The proxy is designed to be transparent. If the memory engine is unavailable, the proxy forwards the request to OpenAI without memory injection. Your agent continues to work—it just loses memory temporarily until the proxy comes back. No error handling changes are needed in your application code. This fail-open design means a memory outage does not become a total agent outage.

Rate limiting

The proxy respects OpenAI's rate limits and passes through any rate limit headers. If you are concerned about the additional load, monitor your usage through the proxy's dashboard or logs. The retrieval step is lightweight and typically adds negligible overhead compared to the model inference itself.

Data considerations

When using a hosted proxy, your conversation data passes through the proxy service. Review the provider's data retention and privacy policies. If your application handles sensitive data, consider self-hosting the proxy or using the direct SDK integration where data stays within your infrastructure.

What to do next

  1. Start with the basic setup from Step 2—change one URL and test it
  2. Add custom scoping with entity IDs for multi-user applications
  3. Run the test script from the testing section to verify behavior
  4. Deploy to staging and measure the latency impact
  5. Once validated, point your production agents at the proxy

The OpenAI API reference documents all the parameters your existing code already uses. The proxy passes them through unchanged, so nothing in your current integration needs to change.
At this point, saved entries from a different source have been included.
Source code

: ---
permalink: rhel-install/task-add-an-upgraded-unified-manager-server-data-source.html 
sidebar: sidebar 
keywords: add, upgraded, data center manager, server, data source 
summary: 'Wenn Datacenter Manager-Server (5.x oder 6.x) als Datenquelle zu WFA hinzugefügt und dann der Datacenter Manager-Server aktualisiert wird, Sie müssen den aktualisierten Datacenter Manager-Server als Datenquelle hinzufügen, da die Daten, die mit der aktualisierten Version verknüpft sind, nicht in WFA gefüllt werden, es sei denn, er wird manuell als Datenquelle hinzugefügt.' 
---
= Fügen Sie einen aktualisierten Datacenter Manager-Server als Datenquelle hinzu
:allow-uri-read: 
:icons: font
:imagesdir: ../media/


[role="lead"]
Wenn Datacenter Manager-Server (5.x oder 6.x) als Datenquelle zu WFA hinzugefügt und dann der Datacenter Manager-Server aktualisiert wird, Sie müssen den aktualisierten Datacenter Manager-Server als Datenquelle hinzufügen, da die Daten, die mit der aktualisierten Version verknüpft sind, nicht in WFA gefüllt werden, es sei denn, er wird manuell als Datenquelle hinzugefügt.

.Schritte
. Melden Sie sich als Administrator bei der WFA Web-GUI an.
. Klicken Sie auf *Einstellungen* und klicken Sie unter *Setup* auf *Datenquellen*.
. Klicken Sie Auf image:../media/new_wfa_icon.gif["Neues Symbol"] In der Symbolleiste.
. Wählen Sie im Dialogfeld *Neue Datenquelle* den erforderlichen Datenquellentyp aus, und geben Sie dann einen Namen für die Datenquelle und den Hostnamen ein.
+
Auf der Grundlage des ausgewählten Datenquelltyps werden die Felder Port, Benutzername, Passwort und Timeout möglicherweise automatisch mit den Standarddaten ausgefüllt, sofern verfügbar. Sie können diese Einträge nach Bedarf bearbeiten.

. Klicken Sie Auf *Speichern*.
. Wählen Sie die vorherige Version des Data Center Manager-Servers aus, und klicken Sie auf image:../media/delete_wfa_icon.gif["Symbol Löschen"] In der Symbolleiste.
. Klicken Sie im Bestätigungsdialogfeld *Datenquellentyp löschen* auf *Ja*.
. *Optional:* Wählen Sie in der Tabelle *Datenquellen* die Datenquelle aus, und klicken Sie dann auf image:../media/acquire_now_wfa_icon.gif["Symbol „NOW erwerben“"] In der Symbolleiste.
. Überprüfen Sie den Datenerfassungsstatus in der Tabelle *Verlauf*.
If you want to go deeper, explore the Python SDK source to understand exactly how the client constructs requests—this helps when debugging proxy-related issues or when you need to customize headers programmatically.

Recap

Adding persistent memory to an existing OpenAI agent does not have to mean a rewrite. By routing API calls through a compatible proxy, you get cross-session recall, temporal awareness, and user isolation—without touching your application code. The proxy is easy to add and easy to remove, making it a low-risk way to bring memory to production agents today.

The tradeoff is control. You get zero friction setup in exchange for limited visibility into how retrieval works. For most teams, that is the right tradeoff when the goal is shipping memory to users quickly. When you need more control later, the direct SDK integration is there as the next step.